– А давайте встретимся. Сегодня вечером, – выпалил он, в очередной раз тяжело вздыхая. Слова поразили его еще больше, чем девушку.
Она звонко рассмеялась, лукаво посмотрев на своего провожатого.
– Вот это мужчина! Не успел познакомиться, а уже приглашает на свидание. Браво!
Мишка тоже рассмеялся.
– А вдруг я замужем? – Она задорно подбоченилась, выставив вперед колено.
Ему показалось, что он тысячу лет знает эту девушку. Он развел руками.
– Но ведь ваш папка с вами не живет. – Рука так и застыла в пространстве, словно довершая предложение.
– Вот Катька, болтушка. Длинный язык. Кочерга! – Она рассмеялась.
– Михаил, – протянул он руку. – Можно просто Миша, – он улыбнулся.
– А я знаю, – она крепко пожала его руку. Ему не хотелось так сразу выпускать ее маленькую, но сильную ладонь.
– Так как же вас? – Он застыл в немом вопросе.
– От рождения Марина.
Имя девушки вызвало в его памяти бурю эмоций, он вдруг задумался. Образовалась неловкая пауза.
– Что случилось?
– Да так. Ничего особенного. Имя у вас красивое, редкое.

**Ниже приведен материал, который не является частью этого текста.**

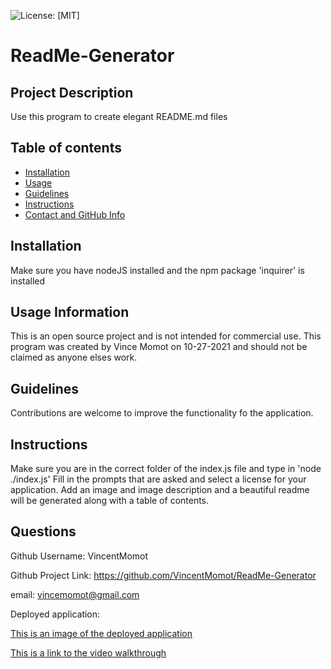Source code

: ![License: [MIT]](https://img.shields.io/badge/License-[MIT]-blue.svg)
# ReadMe-Generator
 
## Project Description
Use this program to create elegant README.md files


## Table of contents
* [Installation](#installation)
* [Usage](#usage)
* [Guidelines](#guidelines)
* [Instructions](#instructions)
* [Contact and GitHub Info](contact-and-github-info)

## Installation
<a name="i"></a>
Make sure you have nodeJS installed and the npm package 'inquirer' is installed

<a name="u"></a>
## Usage Information
This is an open source project and is not intended for commercial use.
This program was created by Vince Momot on 10-27-2021 and should not be claimed as anyone elses work.

<a name="g"></a>
## Guidelines
Contributions are welcome to improve the functionality fo the application.

## Instructions
Make sure you are in the correct folder of the index.js file and type in 'node ./index.js'
Fill in the prompts that are asked and select a license for your application. 
Add an image and image description and a beautiful readme will be generated along with a table of contents.

<a name="c"></a>
## Questions 

Github Username: VincentMomot 

Github Project Link: https://github.com/VincentMomot/ReadMe-Generator 
 
email: vincemomot@gmail.com

Deployed application:

[This is an image of the deployed application](./image.png)

[This is a link to the video walkthrough](https://youtu.be/yf8zwMTZ9HE)
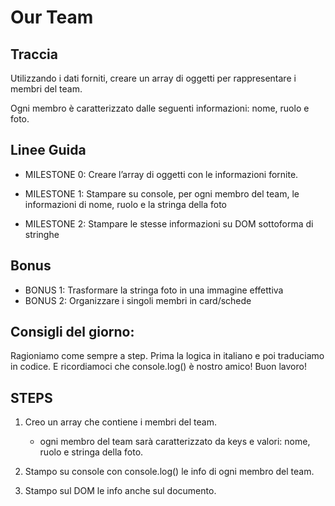 # Our Team

## Traccia

Utilizzando i dati forniti, creare un array di oggetti per rappresentare i membri del team.

Ogni membro è caratterizzato dalle seguenti informazioni: nome, ruolo e foto.

## Linee Guida

- MILESTONE 0:
  Creare l’array di oggetti con le informazioni fornite.

- MILESTONE 1:
  Stampare su console, per ogni membro del team, le informazioni di nome, ruolo e la stringa della foto

- MILESTONE 2:
  Stampare le stesse informazioni su DOM sottoforma di stringhe

## Bonus

- BONUS 1:
  Trasformare la stringa foto in una immagine effettiva
- BONUS 2:
  Organizzare i singoli membri in card/schede

## Consigli del giorno:

Ragioniamo come sempre a step.
Prima la logica in italiano e poi traduciamo in codice.
E ricordiamoci che console.log() è nostro amico!
Buon lavoro!

## STEPS

1. Creo un array che contiene i membri del team.
   - ogni membro del team sarà caratterizzato da
     keys e valori: nome, ruolo e stringa della foto.
2. Stampo su console con console.log() le info di ogni membro del team.

3. Stampo sul DOM le info anche sul documento.
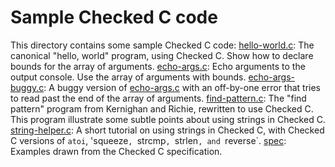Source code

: # Sample Checked C code

This directory contains some sample Checked C code:
[hello-world.c](hello-world.c): The canonical "hello, world" program, using Checked C.  Show how to declare bounds for the array of arguments.
[echo-args.c](echo-args.c): Echo arguments to the output console.  Use the array of arguments with bounds.
[echo-args-buggy.c](echo-args-buggy.c): A buggy version of [echo-args.c](echo-args.c) with an off-by-one error that tries to read past the end of the array of arguments.
[find-pattern.c](find-pattern.c): The "find pattern" program from Kernighan and Richie, rewritten to use Checked C.  This program illustrate some subtle points about using strings in Checked C.
[string-helper.c](string-helpers.c): A short tutorial on using strings in Checked C, with Checked C versions of `atoi`, 'squeeze`, `strcmp`, `strlen`, and `reverse`.
[spec](spec): Examples drawn from the Checked C specification.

– Так что ты там говорил насчет свидания? – легко перешла она на «ты». – Значит, в парке. Где лавочки вкопаны? На одной там еще «Миша» вырезано.
Челюсть у Михаила отвисла еще больше. Он закивал головой.
– Вы знаете… А я, наверное, не смогу. Сами видите, дом, дети. – Она легко взяла сумку и так же легко прошла за калитку двухквартирного дома, отстроенного лет пять назад. Зайдя на крыльцо, обернулась и уже без улыбки коротко попрощалась. Мишка уловил грустные нотки в ее голосе. Маленькая досада засела где-то внутри. Ему вдруг стало неловко перед самим собой. «Размечтался, – костерил он себя в глубине души. – С корабля на бал захотел». Он поправил на плече рюкзак и вразвалочку, немного согнув руки в локтях, пошагал в сторону дома, где жили его старики.
Когда он оказывался в Никольском весной, его всегда поражали сады. Старинное село преображалось, превращаясь в белоснежную страну. Было одним удовольствием бродить по старым улицам, среди распустившихся и покрытых белыми цветами яблонь и груш. От деревьев шел дурманящий аромат, и он дышал этим ароматом полной грудью. В такие минуты он забывал о проблемах и неудачах, весна наполняла его светом, исходившим от этих волшебных деревьев, и хотелось просто жить.
Вечернее небо уже окрасило землю своим особым красноватым светом, вечер был тихим и тёплым, отовсюду слышалось пение петухов. Михаил закрыл за собой калитку и побрел в сторону Амура без всяких мыслей. Надо было убить время. На душе было мерзко. Когда он оказывался дома у стариков, у него всегда портилось настроение. Живущие всю жизнь как кошка с собакой, те никогда не знали согласия между собой, он словно оказывался между двух фронтов. Некоторые снаряды задевали и его. Порой хватало дня, чтобы плюнуть на всё и исчезнуть снова в тайге. И чем дольше он был там, тем спокойней ему было.
Оставив за спиной стариковский дом, он не спеша побрел по узенькому переулку, где носился еще босоногим мальцом. Солнце уже спряталось за китайскими горами. Во дворах тявкали собаки. Село жило своей жизнью и незаметно успокаивало расстроенные нервы.
Он просунул руку в прореху забора и сорвал цветок с груши. Оказавшись на первой улице, и проходя мимо старых лип, остановился. Идти особо было некуда. Кроме парка, где росли столетние липы, в Никольском больше ничего и не было. Когда-то село казалось ему бесконечно большим миром, и с ватагой пацанов он мог преодолевать это пространство в поисках детского счастья и приключений. За это время многое, что окружало его в детстве, исчезло. Парк был тем, что сохранилось, и напоминал ему о далёком прошлом этих мест, когда по Амуру с гудками проходили пароходы первых купцов. Когда по берегу проходили казачьи разъезды, охраняя границу. Этот парк, едва ли не самый первый на Дальнем Востоке, помнил графа Муравьёва-Амурского и его супругу. В церкви, что когда-то возвышалась на бугре, совершал молебен будущий император Николай, о чём помнили, но предпочитали молчать сторожили. Многое помнили и эти старые липы, но всё это было уже далёким прошлым.
Он зашел в парк. Ему захотелось посидеть на лавочке, которую он собственноручно вкопал лет десять назад и вырезал на ней свое имя.